A compressor, driven by the turbine, would pump air up to the ceramic heat collector where it would be heated and then allowed to expand through the turbine. This would eliminate the various heat exchangers and generally simplify the design. The compressor and turbine would be housed in the tower.
Sniffing out failure
Reading that a patent has been awarded for a melting plug that releases a warning scent in overheated circuits (3 April, p 23) reminds me that it all happened in the days of steam.

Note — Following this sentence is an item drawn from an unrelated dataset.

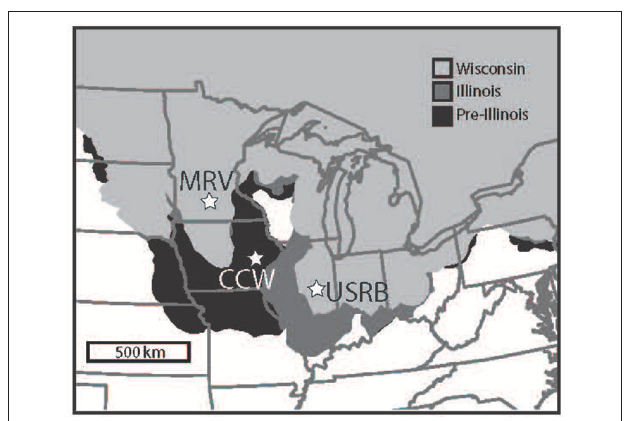
FIGURE 2 | Extent of Midwest USA glaciations based on Fullerton et al. (2003). Source of data U.S. Geological Survey. Wisconsin Episode includes Marine Isotope Stages (MIS) 2-4. Illinois Episode correlates with MIS 6. Pre-Illinois Episode includes multiple episodes stretching to the earliest Pleistocene. IML-CZO sites shown as stars include the Minnesota River Valley (MRV), Clear Creek (CC), and the Upper Sangamon River Basin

In the late 1930s the London North Eastern Railway in the UK was running steam locomotives at very near the limit at which they could lubricate the bearings. So a hole was drilled in the big end and a glass bulb of amyl acetate placed in it. The bulb would burst at 160 °F and warn of problems. How novel must a patent be?
Letter
This capability was already built into the silicon rectifiers used in the English Electric DEUCE computer (vintage 1950s). Although not an intentional design feature, in common with all of the components of the machine, these devices tended to fail frequently and spectacularly, and would emit a smell reminiscent of the after-effects of a strong curry. For this reason, they were generally known by the technicians as “rectum-fires”.
Fault, what fault?
Your article states “The Cutty Sark’s design is inherently flawed” (10 April, p 25). I beg to differ. In the days before antifouling paint, the only weapon against barnacles was copper sheet, a layer of which was attached to the boat beneath the waterline. However, copper sheet on an iron frame in salt water would electrolytically self-destruct. The Cutty Sark’s wooden planking acted to insulate the copper sheath from the iron frame.
She was a stunning piece of design and stayed in service for more than 50 years despite the stresses of a rig that put out around 3000 horsepower and allowed her to overtake steamships. As a colleague said today, “If that’s a design fault, we need more design faults”.
Chemists sing too
In response to Leldon Kelly’s letter (10 April, p 33), may I direct readers to the equally entertaining Musical Chemistry website: :
One bow, two sterns
I came across the following somewhat puzzling statement in your article on “rudderless ships”: “Pod drives were first used on icebreakers in the early 1990s. These work best if they can smash ice with both sterns as well as the bow” (27 March, p 24).
Now, having grown up by the sea, being used to boats, and living in a house with a good view of a harbour, I wonder how a ship with two sterns but only one bow would look? Something between a catamaran and a normal ship?
Supplement safety
The writer of your editorial advocating that nutritional supplements undergo the same testing regime as conventional medicines (10 April, p 3) seems not to have read Iain Chalmers’s article (6 March, p 19). This outlines how deeply flawed, compromised and inadequate are the current testing practices approved by the US Food and Drug Administration and other state regulatory agencies.
The problems include lack of proper peer review of drug trial methodologies and results, lack of legal public access to research results, and biased under-reporting of clinical trials. These problems apply to “natural” products as much as to synthetic drugs, as illustrated by the UK Department of Health’s failure to release negative results on evening primrose oil’s efficacy in treating eczema.
Whether the drug in question is synthetic and novel, or natural and traditional, is irrelevant under this flawed system, where protecting company profits takes precedence over public health and safety.
We need proper testing of all products for which medicinal and or nutritional claims are made. But before we can have any confidence in the results we need to first question the scientific and state regulatory regimes which are responsible for producing those results. At present they do not pass basic tests of accountability, transparency, scientific rigour, and impartiality.